## PROBLEM REQUIREMENTS
Rewrite every line of all the records below as a numbered list, skipping blank lines and leaving the pictures out.

************

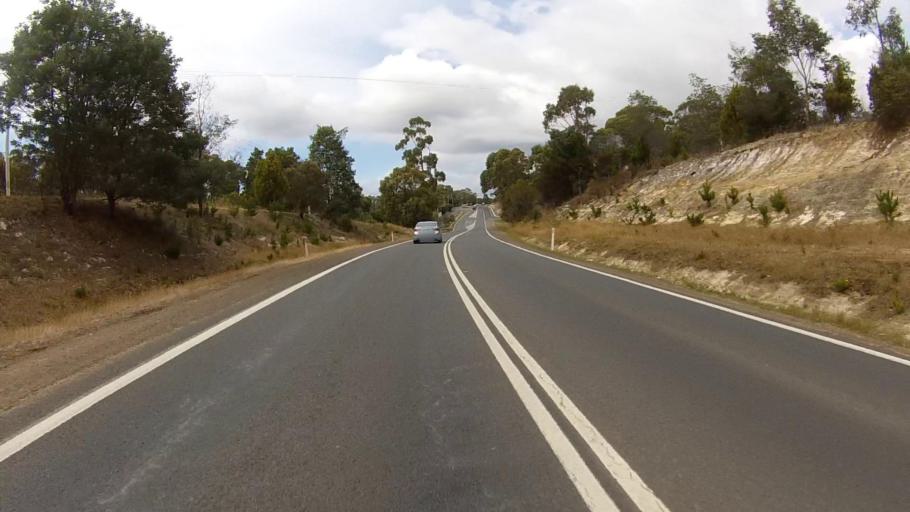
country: AU
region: Tasmania
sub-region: Kingborough
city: Margate
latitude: -43.0416
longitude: 147.2669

************

## CORRECT RESPONSE
1. country: AU
2. region: Tasmania
3. sub-region: Kingborough
4. city: Margate
5. latitude: -43.0416
6. longitude: 147.2669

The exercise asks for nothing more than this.